U.S. Representative Eric Swalwell (CA-15) today passed an amendment in the Committee on Homeland Security to direct the Department of Homeland Security (DHS) to take a broader approach in its cybersecurity workforce recruitment. Currently, DHS focuses its cyber recruitment and training strategy on students, recent graduates, and existing DHS employees, but Swalwell’s amendment urges DHS to expand its recruitment pool to include other populations including veterans and mid-career professionals.
“Protecting our cyber networks is one of the most critical elements of homeland security, and in the Bay Area we are especially vulnerable to a devastating attack,” said Swalwell. “We need the best and brightest cybersecurity minds at DHS, and right now the department’s training and recruitment falls short by recruiting from a too narrow pool. Veterans, mid-career professionals, and others should not be left out from entering this ever-important field, and if given the resources and training, would no doubt make positive contributions to our cybersecurity that would benefit all Americans.”
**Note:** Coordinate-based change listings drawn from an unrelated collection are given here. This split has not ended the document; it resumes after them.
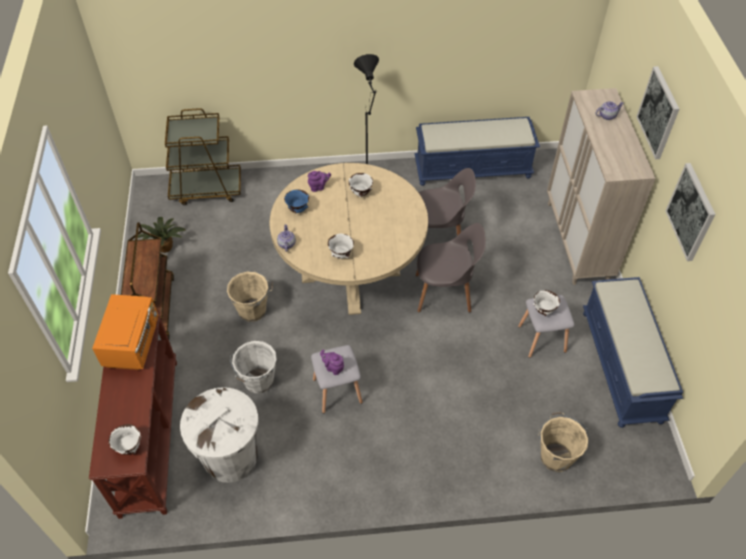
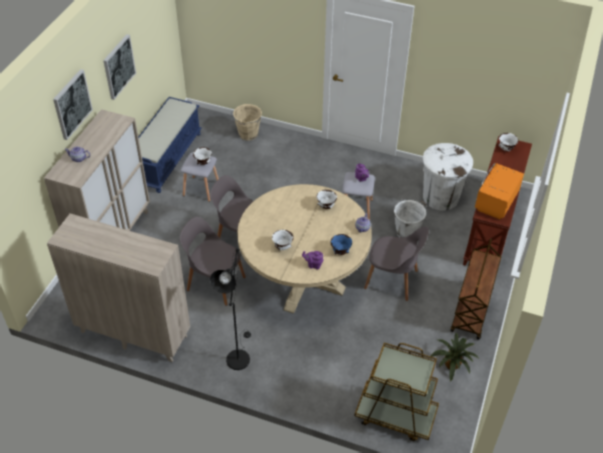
camera: 155 degrees left, 5 degrees down
beige bucket [227,270,273,322] -> grey chair [364,227,429,301]
blue bench [414,117,540,186] -> beige cabinet [47,213,190,362]

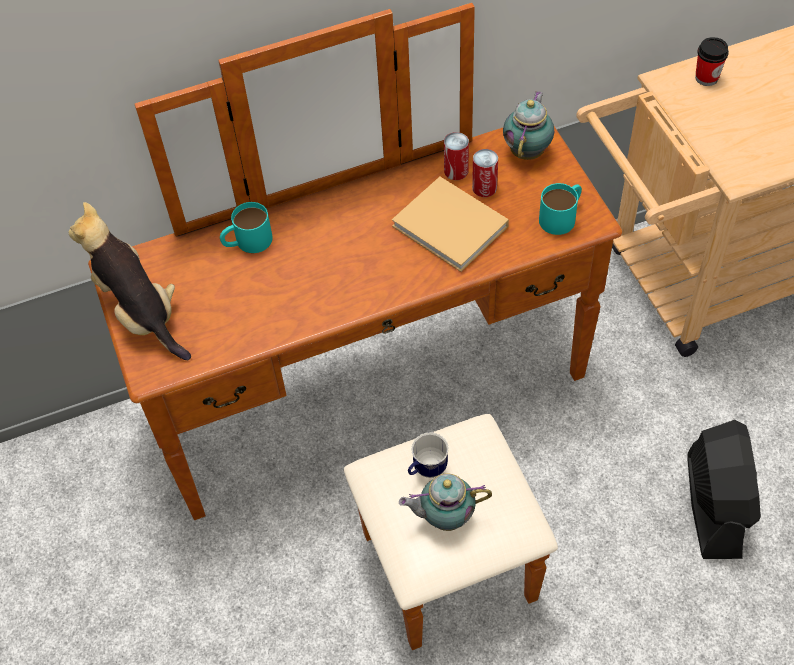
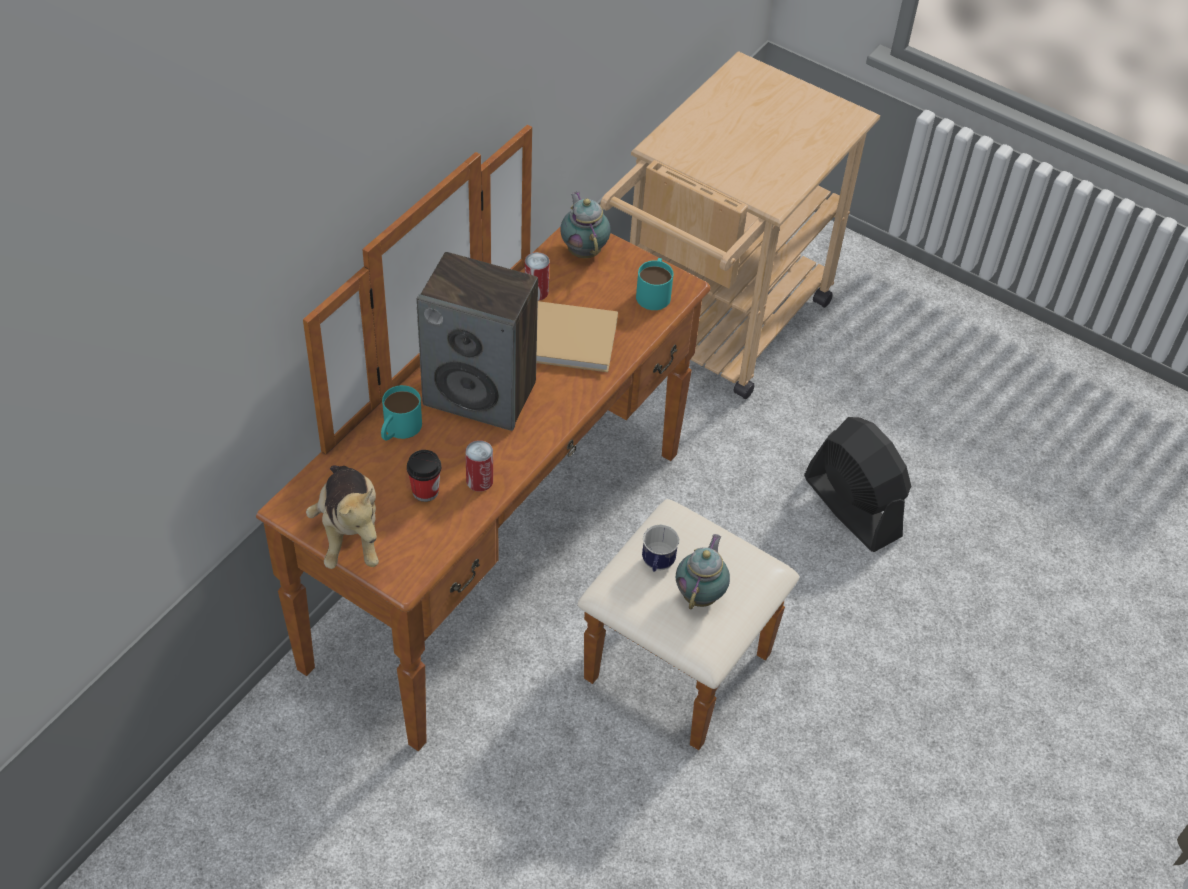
camera: 40 degrees left, 5 degrees down
plush toy [69,202,191,360] -> plush toy turned 120 degrees counterclockwise [306,466,379,569]
teapot [399,473,492,531] -> teapot turned 150 degrees clockwise [676,534,730,609]
can [472,149,498,197] -> can moved to [465,440,493,492]
cup [695,37,729,86] -> cup moved to [407,450,441,502]
none -> speaker [416,252,538,431]

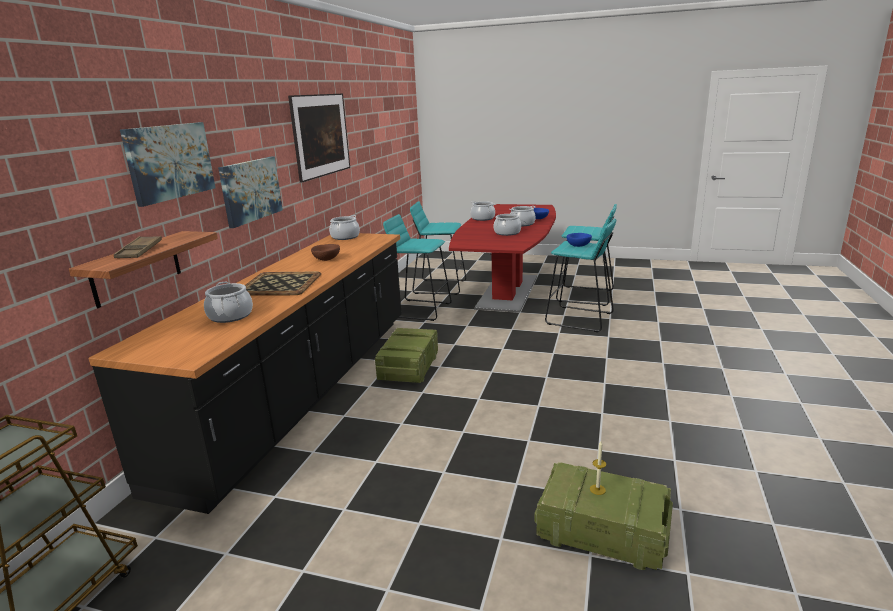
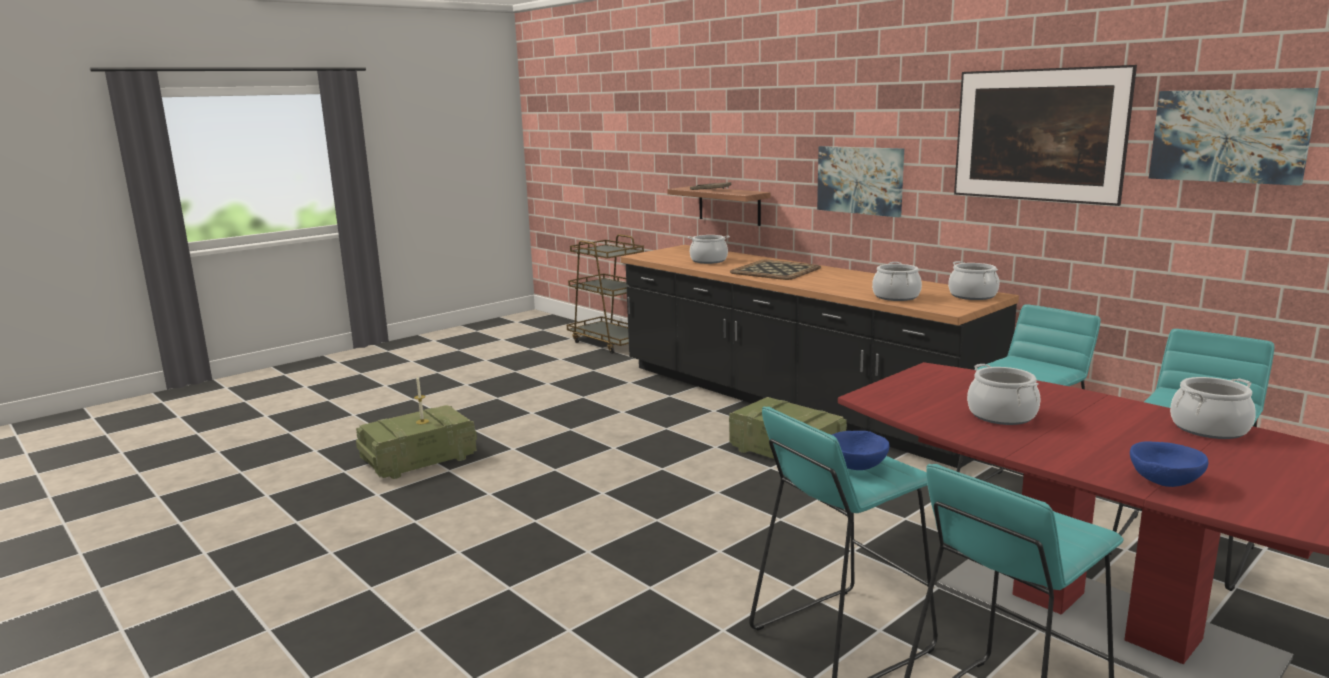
camera: 120 degrees right, 5 degrees down
picture [120,122,215,207] -> picture moved to [1149,88,1319,186]
brown bowl [311,244,340,261] -> none
cooking pot [509,206,536,226] -> cooking pot moved to [872,262,922,301]

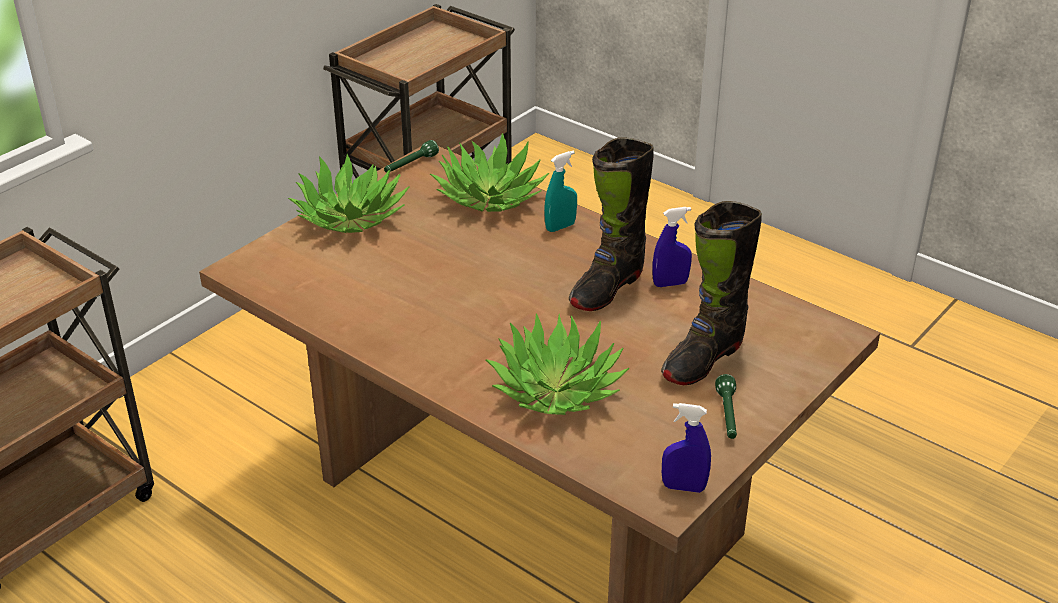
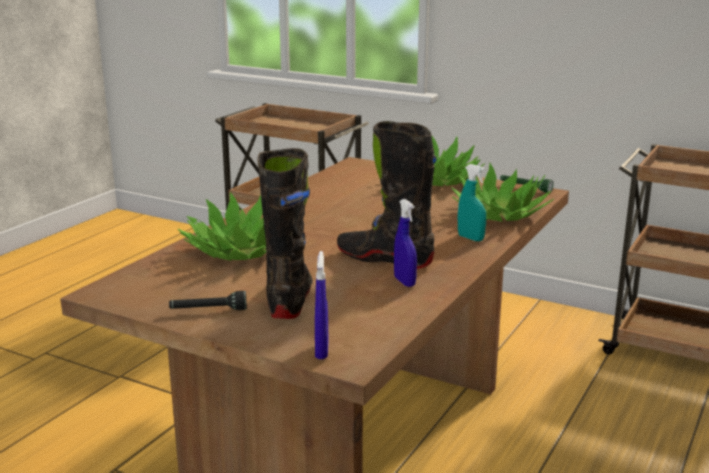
camera: 80 degrees right, 15 degrees down
black boot [661,201,762,385] -> black boot turned 60 degrees clockwise [257,148,313,319]
blue spray bottle [662,403,711,493] -> blue spray bottle moved to [315,251,329,359]
green flashlight [715,374,737,439] -> black flashlight [169,291,247,310]

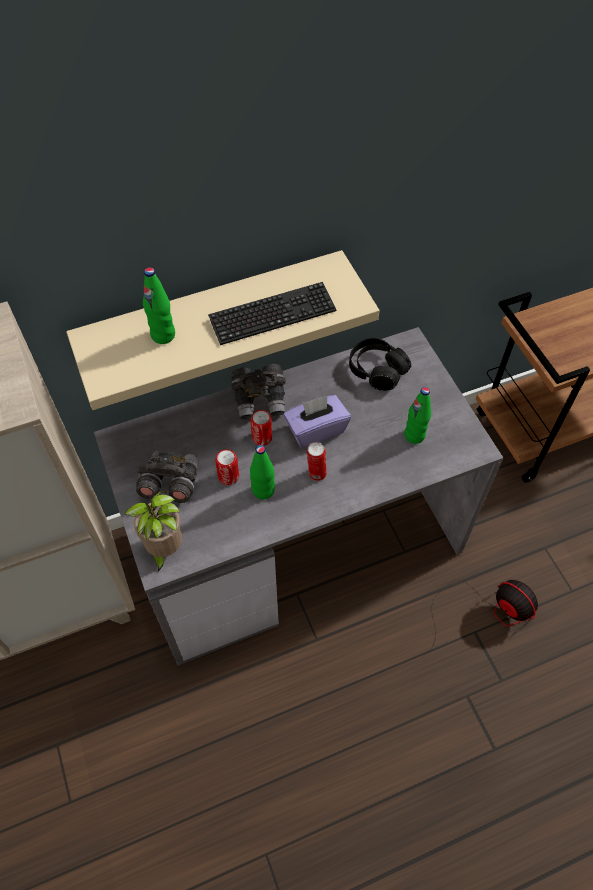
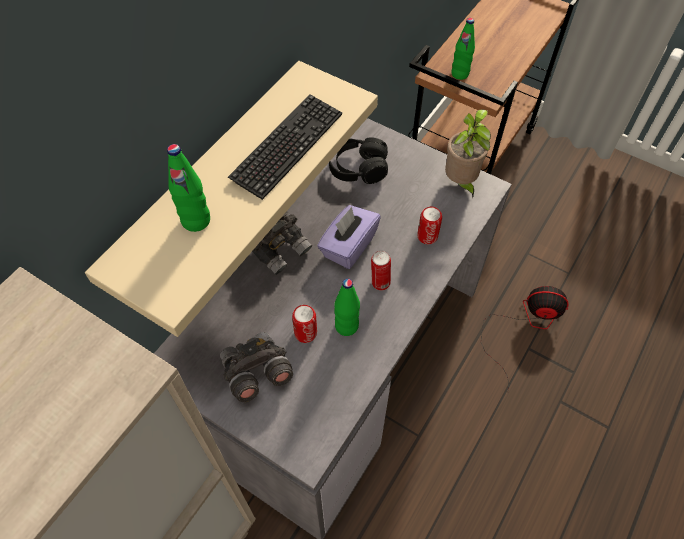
camera: 35 degrees left, 0 degrees up
potted plant [124,491,182,572] -> potted plant moved to [445,110,491,198]
can [251,410,272,446] -> can moved to [417,207,442,244]
green bottle [404,387,431,444] -> green bottle moved to [451,18,475,80]

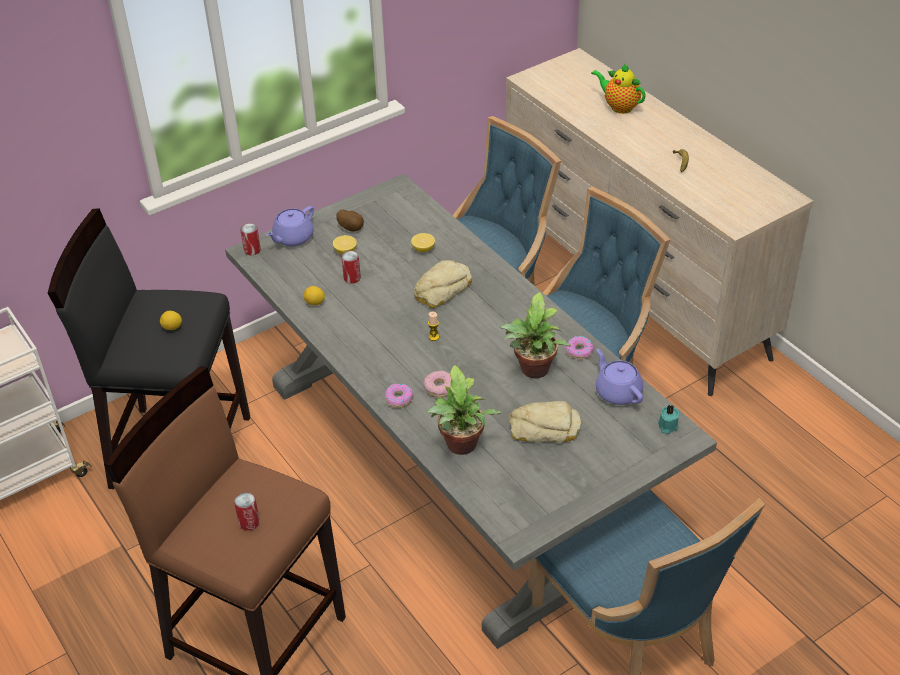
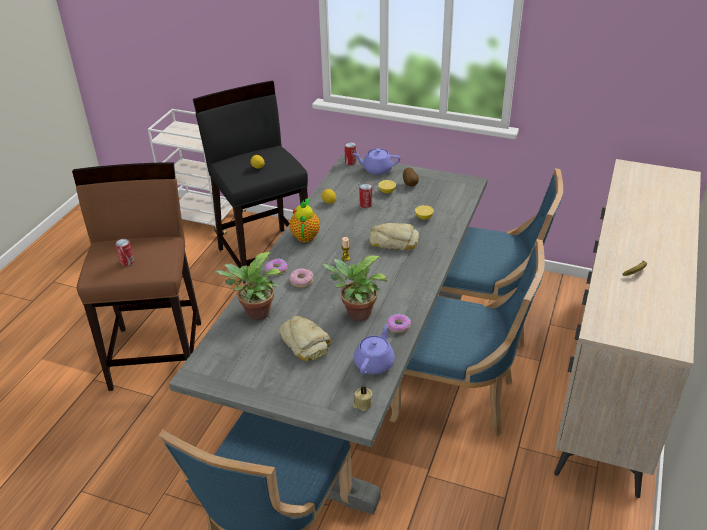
camera: 55 degrees right, 5 degrees down
teapot [591,63,646,113] -> teapot moved to [290,199,320,242]
turquoise candle [658,405,680,434] -> beige candle [353,386,372,411]

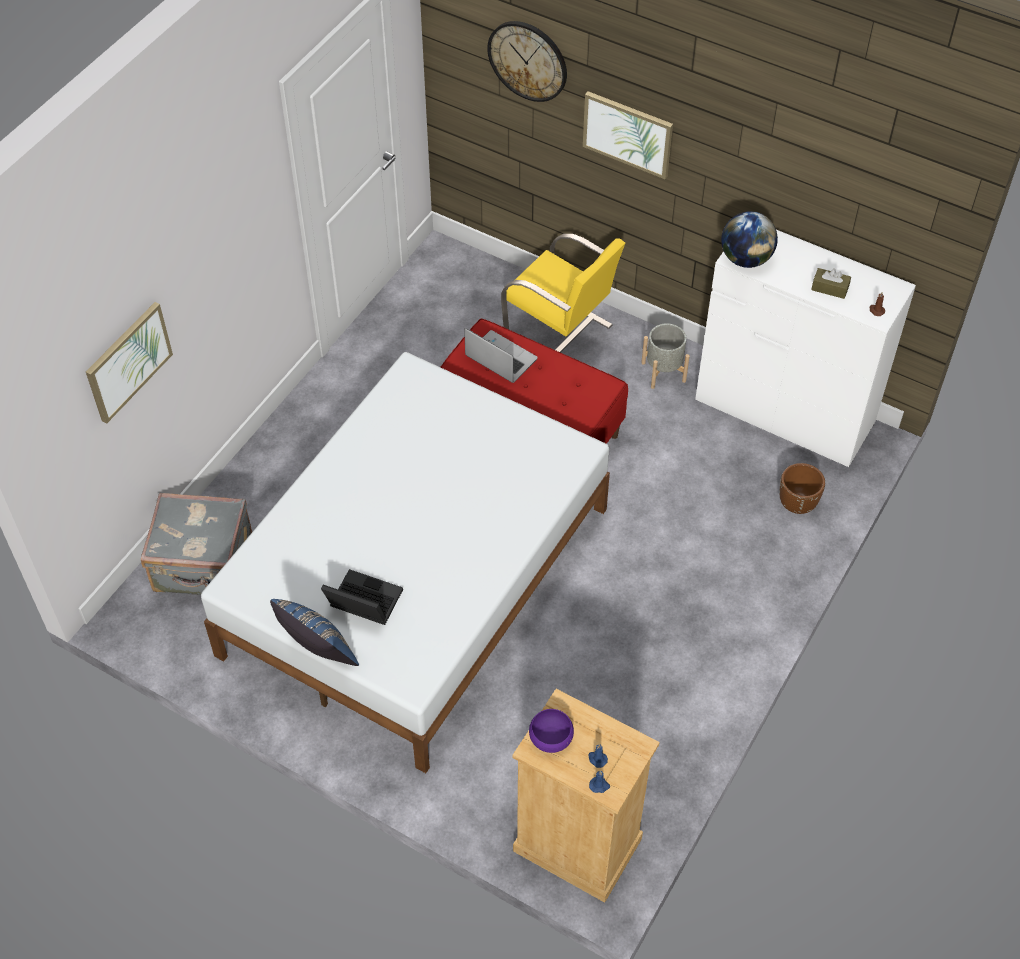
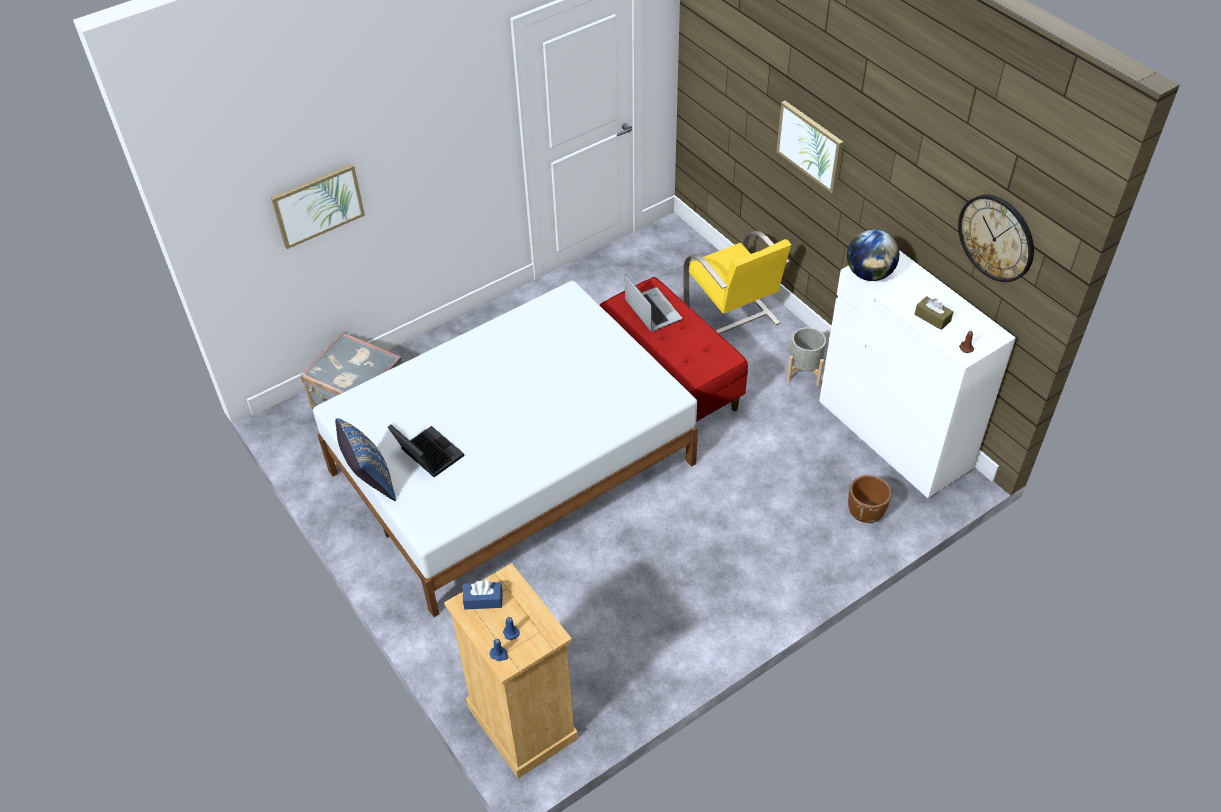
camera: 25 degrees right, 5 degrees down
wall clock [487,21,567,102] -> wall clock moved to [958,195,1034,282]
purple bowl [529,709,574,753] -> blue tissue box [463,580,503,610]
Swalwell’s amendment specifically encourages DHS to recruit from “experienced professionals, members of disadvantaged or underserved communities, the unemployed, and veterans.” It was added to H.R. 3107, the Homeland Security Cybersecurity Boots-on-the-Ground Act. H.R. 3107 requires the Secretary of Homeland Security to establish cybersecurity occupation classifications, assess the cybersecurity workforce, and develop a strategy to address identified gaps in the cybersecurity workforce.